Freud with his Oedipal shoes and penile eraser heads. Sure 

felt like home to me. My mother never seemed the same.

 

And my father believed me. Which explicitly explains 

how books communicate with each other thru the unconscious 

minds of authors on one level, their readers’ on another.

 

My books read me, place my involuntary self open

on the author’s shelf of receptions. Disaster scenarios aside, 

what did you have for breakfast tomorrow, or the next day?

 

The answer has already astonished your future memories, 

depending on when you are. And whether you accept 

that the items on your grocery list are plotting to erase you

 

during sleep. If you don’t believe it, you’ve obviously never 

read Lord of the Flies.
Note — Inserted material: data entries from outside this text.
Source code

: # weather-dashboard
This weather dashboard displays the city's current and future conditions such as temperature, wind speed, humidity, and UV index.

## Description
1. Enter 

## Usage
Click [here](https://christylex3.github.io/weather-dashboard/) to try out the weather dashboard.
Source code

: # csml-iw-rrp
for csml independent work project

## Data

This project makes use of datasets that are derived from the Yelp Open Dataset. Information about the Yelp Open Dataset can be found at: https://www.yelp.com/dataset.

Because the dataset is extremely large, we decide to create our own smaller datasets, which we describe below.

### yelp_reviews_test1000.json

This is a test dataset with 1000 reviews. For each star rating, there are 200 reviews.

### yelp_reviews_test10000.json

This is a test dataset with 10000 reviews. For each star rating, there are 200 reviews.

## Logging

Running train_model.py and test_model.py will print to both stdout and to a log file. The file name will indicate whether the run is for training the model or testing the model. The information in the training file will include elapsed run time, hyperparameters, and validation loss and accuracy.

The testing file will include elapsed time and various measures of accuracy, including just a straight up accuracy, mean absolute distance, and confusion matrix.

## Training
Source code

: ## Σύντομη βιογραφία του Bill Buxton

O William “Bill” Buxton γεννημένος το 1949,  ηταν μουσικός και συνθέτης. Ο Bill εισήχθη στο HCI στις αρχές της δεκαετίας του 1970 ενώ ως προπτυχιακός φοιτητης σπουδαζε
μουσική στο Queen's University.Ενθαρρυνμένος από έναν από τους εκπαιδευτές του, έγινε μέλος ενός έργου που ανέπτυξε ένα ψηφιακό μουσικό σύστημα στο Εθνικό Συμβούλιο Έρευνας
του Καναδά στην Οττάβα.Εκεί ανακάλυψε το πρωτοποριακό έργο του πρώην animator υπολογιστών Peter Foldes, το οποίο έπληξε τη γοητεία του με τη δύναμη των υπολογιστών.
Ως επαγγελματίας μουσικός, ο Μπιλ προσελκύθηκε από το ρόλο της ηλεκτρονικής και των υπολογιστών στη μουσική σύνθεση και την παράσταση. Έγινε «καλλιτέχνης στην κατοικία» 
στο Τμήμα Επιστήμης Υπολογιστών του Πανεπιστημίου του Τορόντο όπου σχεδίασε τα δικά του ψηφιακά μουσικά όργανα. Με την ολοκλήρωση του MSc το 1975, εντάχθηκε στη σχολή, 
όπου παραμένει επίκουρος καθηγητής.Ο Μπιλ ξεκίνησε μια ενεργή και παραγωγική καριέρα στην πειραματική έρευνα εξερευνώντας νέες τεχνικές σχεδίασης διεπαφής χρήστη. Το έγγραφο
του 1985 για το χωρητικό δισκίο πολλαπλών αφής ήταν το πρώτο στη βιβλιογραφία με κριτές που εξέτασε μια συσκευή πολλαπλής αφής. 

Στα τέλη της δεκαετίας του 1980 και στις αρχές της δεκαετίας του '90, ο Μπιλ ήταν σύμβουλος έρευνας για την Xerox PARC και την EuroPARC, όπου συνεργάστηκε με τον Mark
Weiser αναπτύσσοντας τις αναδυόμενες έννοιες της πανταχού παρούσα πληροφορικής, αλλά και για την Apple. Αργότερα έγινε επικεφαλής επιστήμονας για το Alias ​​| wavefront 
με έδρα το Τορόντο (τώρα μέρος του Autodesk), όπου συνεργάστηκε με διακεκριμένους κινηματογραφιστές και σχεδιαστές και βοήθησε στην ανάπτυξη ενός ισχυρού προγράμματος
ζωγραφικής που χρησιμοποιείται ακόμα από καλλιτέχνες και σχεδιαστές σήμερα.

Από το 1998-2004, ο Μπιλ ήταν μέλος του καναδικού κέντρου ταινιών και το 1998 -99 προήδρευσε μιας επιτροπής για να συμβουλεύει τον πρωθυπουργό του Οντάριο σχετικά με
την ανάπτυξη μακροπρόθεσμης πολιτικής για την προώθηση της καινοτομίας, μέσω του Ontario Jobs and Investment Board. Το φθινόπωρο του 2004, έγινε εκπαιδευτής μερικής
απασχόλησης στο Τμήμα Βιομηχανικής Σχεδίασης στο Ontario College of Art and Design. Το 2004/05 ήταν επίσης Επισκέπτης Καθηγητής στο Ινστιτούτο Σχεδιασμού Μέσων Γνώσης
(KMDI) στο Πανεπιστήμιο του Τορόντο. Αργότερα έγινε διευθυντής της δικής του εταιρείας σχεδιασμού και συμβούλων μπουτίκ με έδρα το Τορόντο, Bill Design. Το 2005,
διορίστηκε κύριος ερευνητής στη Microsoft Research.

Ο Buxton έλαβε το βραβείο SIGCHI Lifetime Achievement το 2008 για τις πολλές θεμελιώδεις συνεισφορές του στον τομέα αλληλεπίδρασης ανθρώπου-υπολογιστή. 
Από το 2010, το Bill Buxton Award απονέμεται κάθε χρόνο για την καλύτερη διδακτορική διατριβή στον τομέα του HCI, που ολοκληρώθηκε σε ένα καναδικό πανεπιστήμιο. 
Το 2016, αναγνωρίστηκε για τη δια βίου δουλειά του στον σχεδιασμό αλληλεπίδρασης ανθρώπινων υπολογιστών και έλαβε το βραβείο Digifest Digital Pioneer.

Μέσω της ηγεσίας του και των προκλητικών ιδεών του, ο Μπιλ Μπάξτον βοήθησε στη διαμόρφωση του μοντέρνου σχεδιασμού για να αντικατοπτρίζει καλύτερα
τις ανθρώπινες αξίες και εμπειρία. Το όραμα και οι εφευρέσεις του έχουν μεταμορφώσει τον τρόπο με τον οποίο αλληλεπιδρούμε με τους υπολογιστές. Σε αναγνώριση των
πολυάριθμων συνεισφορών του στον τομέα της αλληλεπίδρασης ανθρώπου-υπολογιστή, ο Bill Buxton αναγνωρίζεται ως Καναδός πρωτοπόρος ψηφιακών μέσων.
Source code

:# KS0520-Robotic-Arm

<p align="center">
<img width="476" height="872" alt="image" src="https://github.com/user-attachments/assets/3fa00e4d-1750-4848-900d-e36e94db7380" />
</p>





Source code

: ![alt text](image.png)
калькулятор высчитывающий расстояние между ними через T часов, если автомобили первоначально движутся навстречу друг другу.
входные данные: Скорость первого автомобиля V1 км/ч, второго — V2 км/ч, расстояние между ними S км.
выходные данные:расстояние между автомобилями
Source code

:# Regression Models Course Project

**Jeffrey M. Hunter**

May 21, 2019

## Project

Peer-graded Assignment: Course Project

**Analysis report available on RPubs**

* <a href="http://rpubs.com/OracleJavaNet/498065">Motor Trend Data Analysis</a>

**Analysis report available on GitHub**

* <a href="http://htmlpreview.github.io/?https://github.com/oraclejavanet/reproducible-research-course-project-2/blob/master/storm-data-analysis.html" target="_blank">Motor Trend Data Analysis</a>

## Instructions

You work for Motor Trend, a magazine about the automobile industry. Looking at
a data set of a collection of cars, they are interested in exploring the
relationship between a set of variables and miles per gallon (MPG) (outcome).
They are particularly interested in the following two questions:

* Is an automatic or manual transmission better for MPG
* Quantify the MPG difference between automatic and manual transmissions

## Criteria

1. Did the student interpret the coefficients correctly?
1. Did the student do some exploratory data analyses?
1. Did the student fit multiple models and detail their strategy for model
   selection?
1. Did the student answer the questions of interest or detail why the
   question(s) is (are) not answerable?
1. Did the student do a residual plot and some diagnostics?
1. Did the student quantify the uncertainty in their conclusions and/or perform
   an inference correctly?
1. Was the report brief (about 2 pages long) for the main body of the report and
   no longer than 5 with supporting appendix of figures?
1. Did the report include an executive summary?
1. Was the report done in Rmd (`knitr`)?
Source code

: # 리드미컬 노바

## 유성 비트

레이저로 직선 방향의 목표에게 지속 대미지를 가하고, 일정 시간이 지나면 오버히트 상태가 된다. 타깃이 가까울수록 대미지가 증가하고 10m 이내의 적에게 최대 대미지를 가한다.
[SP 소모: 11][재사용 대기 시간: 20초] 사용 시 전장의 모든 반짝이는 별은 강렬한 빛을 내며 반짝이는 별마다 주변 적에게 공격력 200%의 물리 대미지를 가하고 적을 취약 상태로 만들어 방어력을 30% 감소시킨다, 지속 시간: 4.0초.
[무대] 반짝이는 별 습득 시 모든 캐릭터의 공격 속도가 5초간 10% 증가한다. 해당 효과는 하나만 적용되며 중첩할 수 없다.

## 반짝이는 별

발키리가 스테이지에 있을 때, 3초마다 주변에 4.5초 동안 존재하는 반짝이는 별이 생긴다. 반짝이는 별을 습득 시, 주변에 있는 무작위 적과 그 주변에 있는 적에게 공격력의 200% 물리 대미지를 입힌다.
Like the indiscernible transition

from a scream into a howl, we all have squeeze-toy arms

 

ready to fold space. Listen, when I was a turtle, I put away 

turtle things, and now that I’m a man I still feel nudges

from the shape-shifters, their plastic fingers posing under

 

this cumbersome shell. Odd how even the rain, with its tiny 

hands, becomes what it touches. And this poem with its prayer 

of ancient trees, its gentle encyclopedia of unknowing.